Wang Bei-Yu, Wu Ting-Kui, Liu Hao, Deng Yu-Xiao, Ding Chen
Department of Orthopaedic Surgery, West China Hospital, Sichuan University, Chengdu, Sichuan, China.
Medicine (Baltimore). 2017 Nov;96(47):e8917. doi: 10.1097/MD.0000000000008917.
Artificial cervical disc replacement (ACDR) has been reported to be an effective and safe surgical treatment for cervical spondylosis. However, iatrogenic fracture during ACDR surgery has rarely been reported. Considering its infrequency, we report a rare clinical case, with the aim of sharing our experience and exploring when to convert ACDR to fusion intraoperatively.
A 47-year-old woman felt neck pain with weakness and numbness in both upper limbs for 5 months.

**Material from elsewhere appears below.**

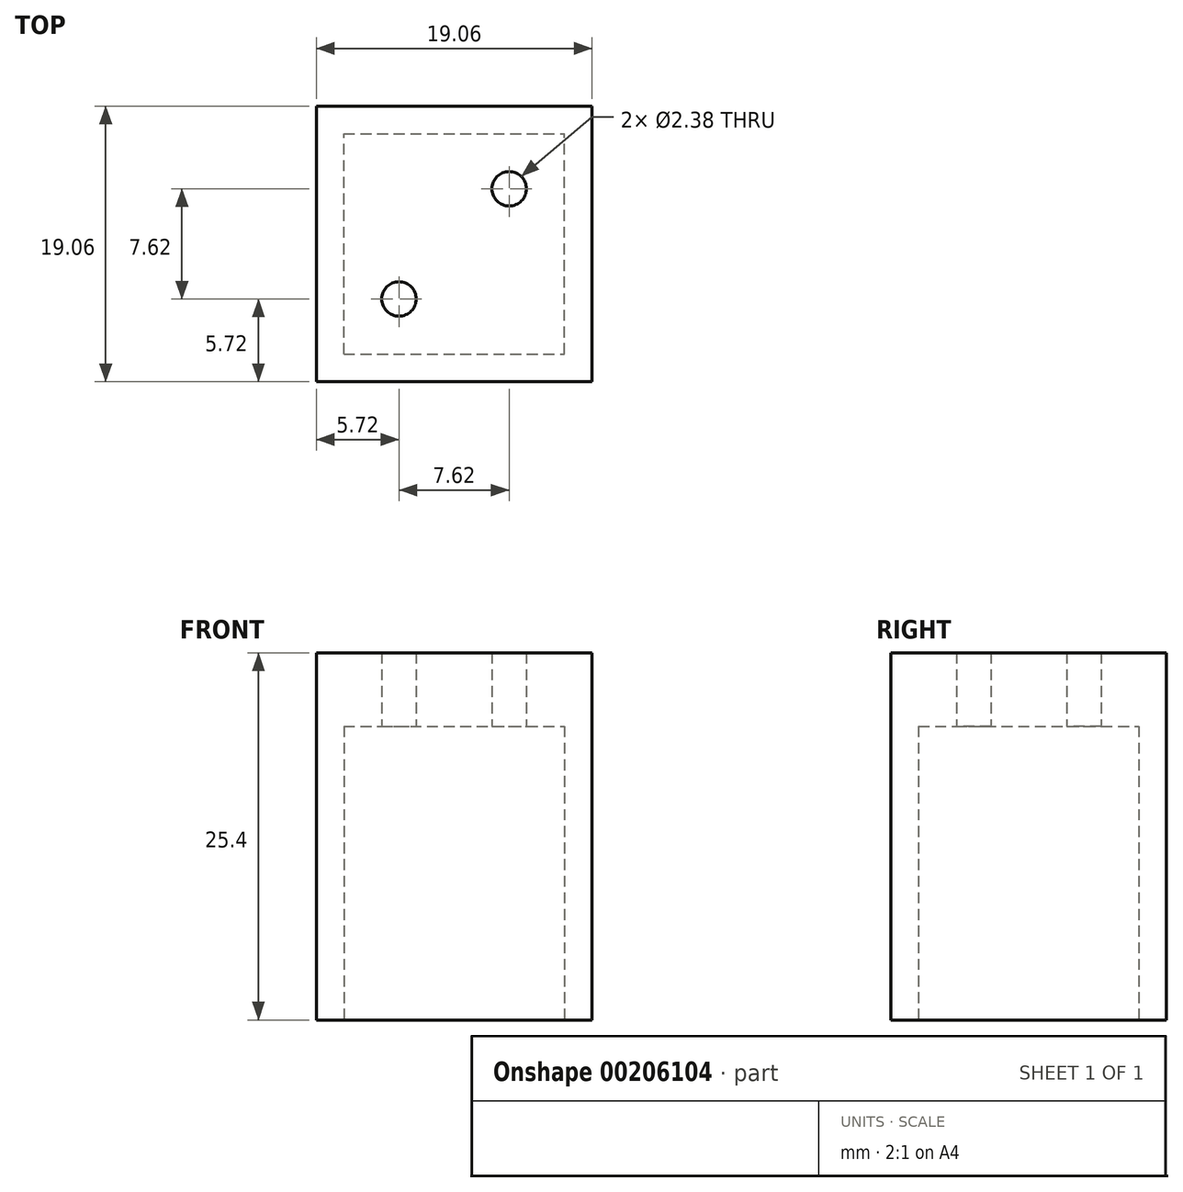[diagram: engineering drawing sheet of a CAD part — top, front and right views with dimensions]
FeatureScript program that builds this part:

The patient had received discectomy and fusion procedure on C3/4 and C5/6 to relieve her radicular pain nearly 4 years prior. Neurologic examination revealed a diminished sensation at the C6-C8 skin areas and level Grade-4 power in the left wrist extensor and grip muscle strength. Magnetic resonance imaging (MRI) showed disc herniation compressing the spinal cord at C6/7. Computed tomography (CT) scans showed intervertebral fusion in both the C3/4 and C5/6 segments.
Surgery was performed to remove the plate and replace C6/7 with an artificial disc, but a transverse cleavage endplate cortical fracture was detected after cutting the blades. Thus, we terminated artificial cervical disc replacement intraoperatively and changed to discectomy and fusion in C6/7.
The patient's symptoms were remarkably relieved. Postoperative CT scans showed a transverse cleavage fracture in the backside of the C6 caudal endplate. Good fusion was achieved after 6 months.
Iatrogenic fracture during ACDR is rare but does occur in clinic practice. Complete examination and an alternative approach determined before surgery are important for operative safety. Anterior cervical discectomy and fusion (ACDF) is recommended as a feasible remedial surgical strategy if ACDR fails intraoperatively.
人工颈椎间盘置换术(ACDR)已被报道是一种治疗颈椎病的有效且安全的外科手术。然而,ACDR手术期间的医源性骨折鲜有报道。鉴于其罕见性,我们报告一例罕见的临床病例,旨在分享我们的经验并探讨术中何时将ACDR转换为融合术。
一名47岁女性,颈部疼痛伴双上肢无力和麻木5个月。
患者近4年前曾接受C3/4和C5/6椎间盘切除术及融合手术以缓解神经根性疼痛。神经学检查显示C6 - C8皮肤区域感觉减退,左腕伸肌和握力肌力为4级。磁共振成像(MRI)显示C6/7椎间盘突出压迫脊髓。计算机断层扫描(CT)显示C3/4和C5/6节段均有椎间融合。
进行手术取出钢板并用人工椎间盘替换C6/7,但在切割刀片后检测到横向劈裂终板皮质骨折。因此,我们术中终止人工颈椎间盘置换术,改为C6/7椎间盘切除术及融合术。
患者症状明显缓解。术后CT扫描显示C6尾端终板后侧有横向劈裂骨折。6个月后实现良好融合。
ACDR期间的医源性骨折虽罕见,但在临床实践中确实会发生。术前进行全面检查并确定替代方法对手术安全很重要。如果ACDR术中失败,建议采用前路颈椎间盘切除融合术(ACDF)作为可行的补救性手术策略。